To account for variations in illness burden throughout a Medicare Benefit (MA) plans affected person inhabitants, makes use of danger adjustment primarily based on affected person illness burden. Particularly, MedPAC notes that:
Medicare makes use of beneficiaries’ traits, resembling age and prior well being circumstances, and a risk-adjustment mannequin—the CMS hierarchical situation classes (CMS– HCCs)—to develop a measure of their anticipated relative danger for coated Medicare spending.
In February 2023, CMS CMS printed a discover of proposed rulemaking to replace their HCC danger adjustment algorithm (v28). These adjustments included (i) leveraging ICD-10 reasonably than ICD-9 codes as the first constructing blocks, (ii) use of 115 HCC indicators reasonably than 79, and (iii) constraining some coefficients to be equivalent throughout severity ranges (e.g., diabetes, coronary heart failure). The brand new algorithm shall be phased in throughout 2024–2026.
One key query is whether or not suppliers beneath conventional Medicare (TM) code in a different way than Medicare Benefit (MA) plans. As a result of MA plan cost from CMS will depend on affected person severity, there’s an incentive to up-code diagnoses. A paper by Carlin et al. (2024) goals to guage whether or not or not this happens. They first clarify the mechanism by means of which MA plans might extra totally seize affected person secondary diagnoses:
MA plans have a chance to assessment medical data to make sure that suppliers didn’t by chance omit a prognosis from encounter data. These opinions are extra essential when the suppliers’ reimbursement doesn’t incent detailed coding of the sufferers’ secondary diagnoses. MA plans to make corrections so as to add or (not often) delete a prognosis by means of CR data. As well as, each MA and TM suppliers might file extra diagnoses by means of a HRA [health risk assessment] throughout a wellness go to or a house go to for this objective.
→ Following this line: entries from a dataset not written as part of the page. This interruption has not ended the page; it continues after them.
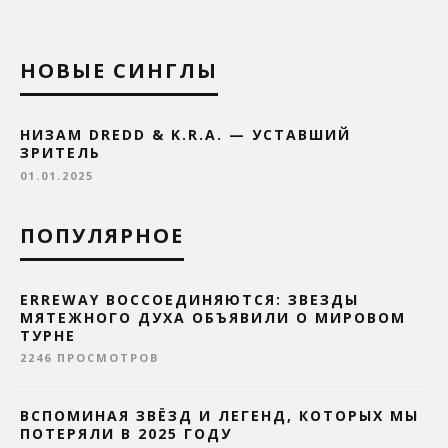
НОВЫЕ СИНГЛЫ
НИЗАМ DREDD & K.R.A. — УСТАВШИЙ
ЗРИТЕЛЬ
01.01.2025
ПОПУЛЯРНОЕ
ERREWAY ВОССОЕДИНЯЮТСЯ: ЗВЕЗДЫ
МЯТЕЖНОГО ДУХА ОБЪЯВИЛИ О МИРОВОМ
ТУРНЕ
2246 ПРОСМОТРОВ
ВСПОМИНАЯ ЗВЁЗД И ЛЕГЕНД, КОТОРЫХ МЫ
ПОТЕРЯЛИ В 2025 ГОДУ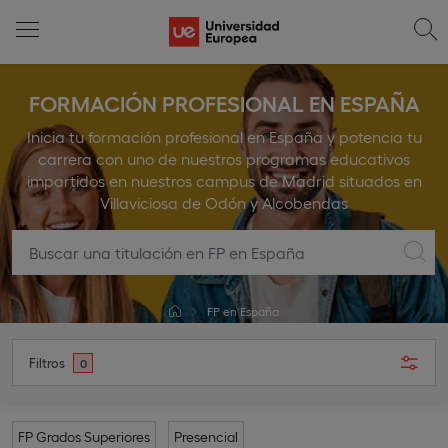
FORMACIÓN PROFESIONAL EN ESPAÑA
Inicia tu formación profesional en España y potencia tu
carrera con uno de nuestros programas educativos
impartidos en nuestros campus de Madrid situados en
Villaviciosa de Odón y Alcobendas
FP en España
Filtros
0
FP Grados Superiores
Presencial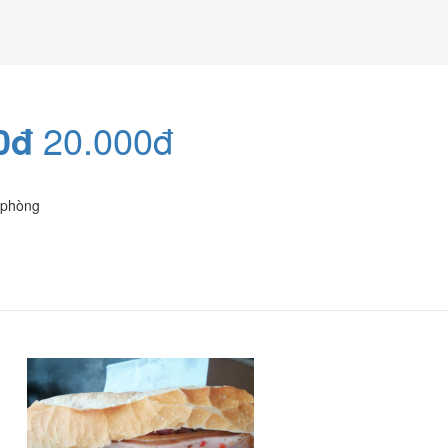
0đ
20.000đ
 phòng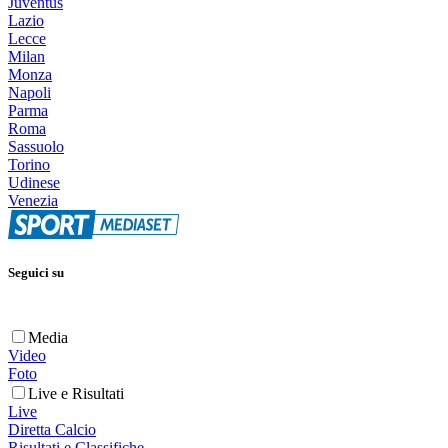
Juventus
Lazio
Lecce
Milan
Monza
Napoli
Parma
Roma
Sassuolo
Torino
Udinese
Venezia
Seguici su
Media
Video
Foto
Live e Risultati
Live
Diretta Calcio
Risultati e Classifiche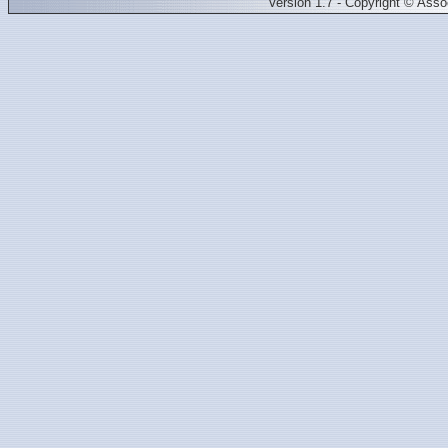
Version 1.7 - Copyright © Ass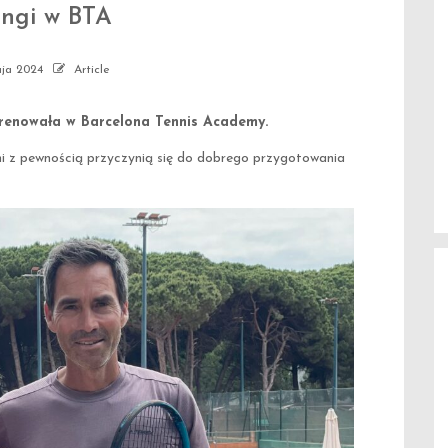
ingi w BTA
ja 2024
Article
renowała w Barcelona Tennis Academy.
i z pewnością przyczynią się do dobrego przygotowania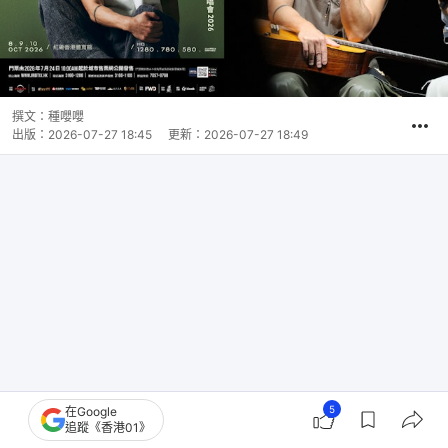
撰文：
種嚶嚶
出版：
2026-07-27 18:45
更新：
2026-07-27 18:49
5
在Google
追蹤《香港01》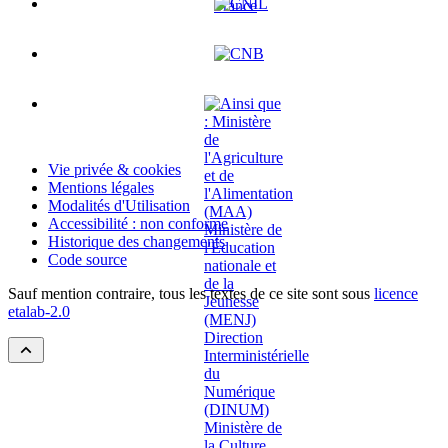
Vie privée & cookies
Mentions légales
Modalités d'Utilisation
Accessibilité : non conforme
Historique des changements
Code source
Sauf mention contraire, tous les textes de ce site sont sous
licence
etalab-2.0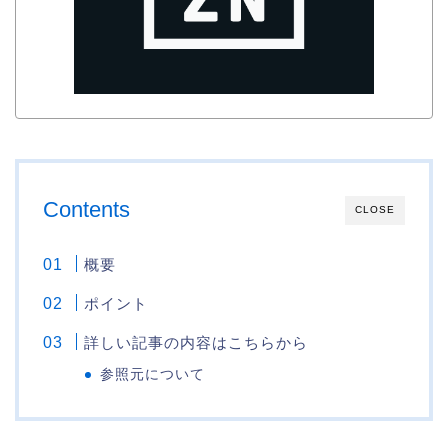
Contents
CLOSE
概要
ポイント
詳しい記事の内容はこちらから
参照元について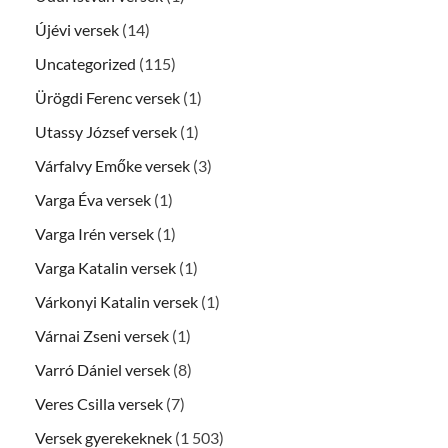
Újévi versek
(14)
Uncategorized
(115)
Ürögdi Ferenc versek
(1)
Utassy József versek
(1)
Várfalvy Emőke versek
(3)
Varga Éva versek
(1)
Varga Irén versek
(1)
Varga Katalin versek
(1)
Várkonyi Katalin versek
(1)
Várnai Zseni versek
(1)
Varró Dániel versek
(8)
Veres Csilla versek
(7)
Versek gyerekeknek
(1 503)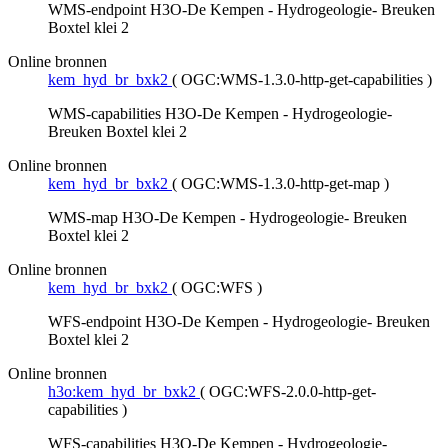
WMS-endpoint H3O-De Kempen - Hydrogeologie- Breuken
Boxtel klei 2
Online bronnen
kem_hyd_br_bxk2
(
OGC:WMS-1.3.0-http-get-capabilities
)
WMS-capabilities H3O-De Kempen - Hydrogeologie-
Breuken Boxtel klei 2
Online bronnen
kem_hyd_br_bxk2
(
OGC:WMS-1.3.0-http-get-map
)
WMS-map H3O-De Kempen - Hydrogeologie- Breuken
Boxtel klei 2
Online bronnen
kem_hyd_br_bxk2
(
OGC:WFS
)
WFS-endpoint H3O-De Kempen - Hydrogeologie- Breuken
Boxtel klei 2
Online bronnen
h3o:kem_hyd_br_bxk2
(
OGC:WFS-2.0.0-http-get-
capabilities
)
WFS-capabilities H3O-De Kempen - Hydrogeologie-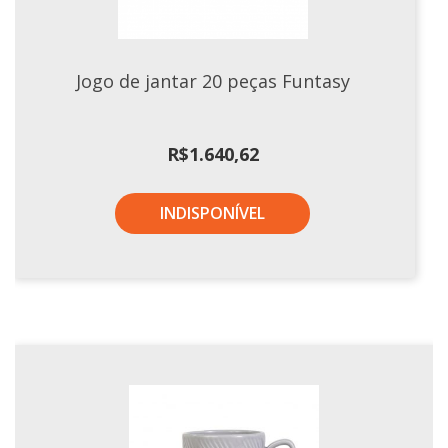
Jogo de jantar 20 peças Funtasy
R$
1.640,62
INDISPONÍVEL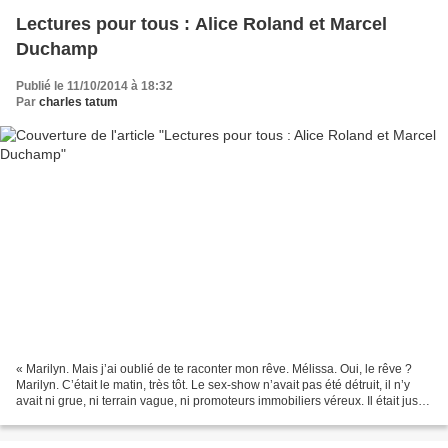
Lectures pour tous : Alice Roland et Marcel
Duchamp
Publié le 11/10/2014 à 18:32
Par
charles tatum
« Marilyn. Mais j’ai oublié de te raconter mon rêve. Mélissa. Oui, le rêve ?
Marilyn. C’était le matin, très tôt. Le sex-show n’avait pas été détruit, il n’y
avait ni grue, ni terrain vague, ni promoteurs immobiliers véreux. Il était juste
devenu un champ....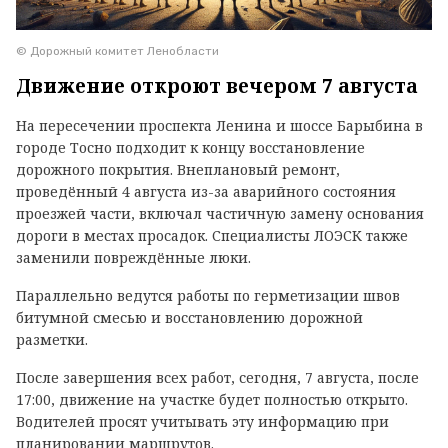
© Дорожный комитет Ленобласти
Движение откроют вечером 7 августа
На пересечении проспекта Ленина и шоссе Барыбина в
городе Тосно подходит к концу восстановление
дорожного покрытия. Внеплановый ремонт,
проведённый 4 августа из-за аварийного состояния
проезжей части, включал частичную замену основания
дороги в местах просадок. Специалисты ЛОЭСК также
заменили повреждённые люки.
Параллельно ведутся работы по герметизации швов
битумной смесью и восстановлению дорожной
разметки.
После завершения всех работ, сегодня, 7 августа, после
17:00, движение на участке будет полностью открыто.
Водителей просят учитывать эту информацию при
планировании маршрутов.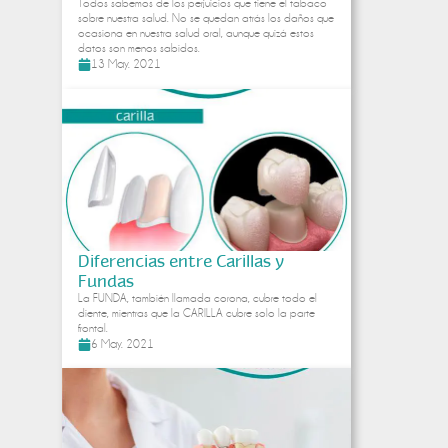
Todos sabemos de los perjuicios que tiene el tabaco
sobre nuestra salud. No se quedan atrás los daños que
ocasiona en nuestra salud oral, aunque quizá estos
datos son menos sabidos.
13 May. 2021
Diferencias entre Carillas y
Fundas
La FUNDA, también llamada corona, cubre todo el
diente, mientras que la CARILLA cubre solo la parte
frontal.
6 May. 2021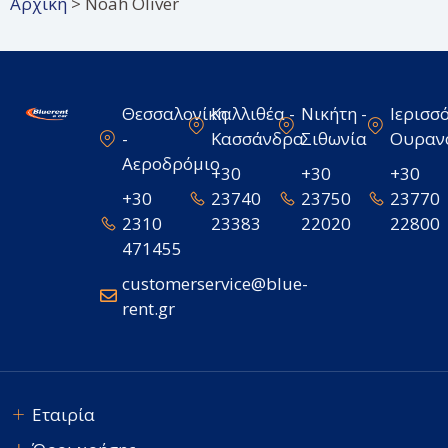
Αρχική
>
Noah Oliver
Θεσσαλονίκη
Καλλιθέα -
Νικήτη -
Ιερισσό
-
Κασσάνδρα
Σιθωνία
Ουραν
Αεροδρόμιο
+30
+30
+30
+30
23740
23750
23770
2310
23383
22020
22800
471455
customerservice@blue-
rent.gr
Εταιρία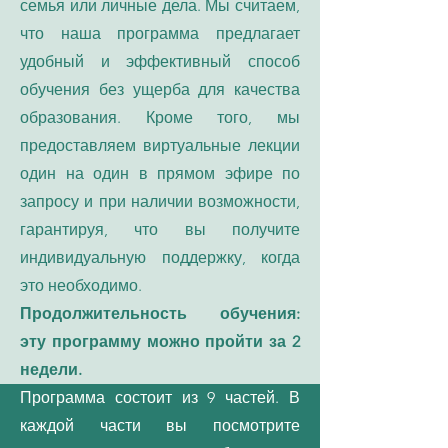
семья или личные дела. Мы считаем,
что наша программа предлагает
удобный и эффективный способ
обучения без ущерба для качества
образования. Кроме того, мы
предоставляем виртуальные лекции
один на один в прямом эфире по
запросу и при наличии возможности,
гарантируя, что вы получите
индивидуальную поддержку, когда
это необходимо.
Продолжительность обучения:
эту программу можно пройти за 2
недели.
Программа состоит из 9 частей. В
каждой части вы посмотрите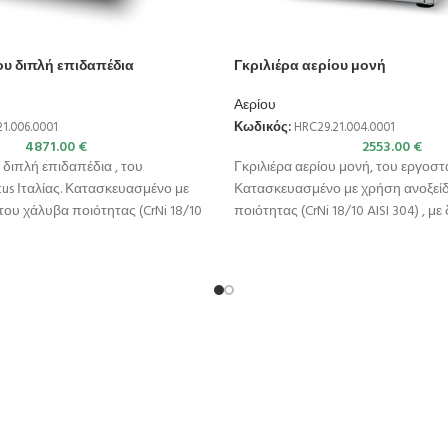
ου διπλή επιδαπέδια
Γκριλιέρα αερίου μονή
Αερίου
1.006.0001
Κωδικός:
HRC29.21.004.0001
4871.00
€
2553.00
€
 διπλή επιδαπέδια , του
Γκριλιέρα αερίου μονή, του εργοστ
us Ιταλίας. Κατασκευασμένο με
Κατασκευασμένο με χρήση ανοξεί
ου χάλυβα ποιότητας (CrNi 18/10
ποιότητας (CrNi 18/10 AISI 304) , μ
αδιάβροχης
The authors use 2019 CMS claims knowledge and divide the information into 3 cohorts: MA plans, TM beneficiaries attributed to ACOs (“TM ACO”), and TM beneficiaries not attributed to an ACO (“TM non-ACO”). ACO contains sufferers attributable to accountable care organizations (ACO), resembling these collaborating within the Medicare Shared Financial savings Program (MSSP). The authors be aware that the TM non-ACO cohort serves as a key comparability since they don’t seem to be topic to the identical coding depth incentives skilled by MA plans and TM ACOs (since ACO shared financial savings is also danger adjusted).
The authors determine sufferers who had a HRA primarily based on whether or not they had an annual wellness go to, preliminary preventive bodily examination, or chosen residence well being visits (following the Reid et al. 2020 algorithm). The authors additionally use info from encounter claims on whether or not a affected person chart assessment came about. Utilizing these knowledge, the authors propensity-score matched the MA, TM ACO, and TM non-ACO cohorts. The authors then evaluate the matched and unmatched HCC scores and evaluated how the HRA and CR visits impacted the HCC danger scores. They discover:
Incremental well being danger attributable to diagnoses in HRA data elevated throughout protection cohorts consistent with incentives to maximise danger scores:+0.9% for TM non-ACO,+1.2% for TM ACO, and+3.6% for MA. Together with HRA and CR data, the MA danger scores elevated by 9.8% within the matched cohort.
Prognosis codes associated to vascular circumstances, congestive coronary heart failure, and diabetes had the biggest contribution to common HCC rating throughout all 3 cohorts. Vascular, pscyh, and congestive coronary heart failure have been most definitely to extend attributable to HRA/CR coding depth actions.
Whereas different papers have claimed Medicare Benefit have upcoded diagnoses for extra favorable reimbursement, this paper clearly specifies not solely the magnitude of the affect, but in addition the mechanism by means of which it’s most definitely to happen. You’ll be able to learn the total paper right here.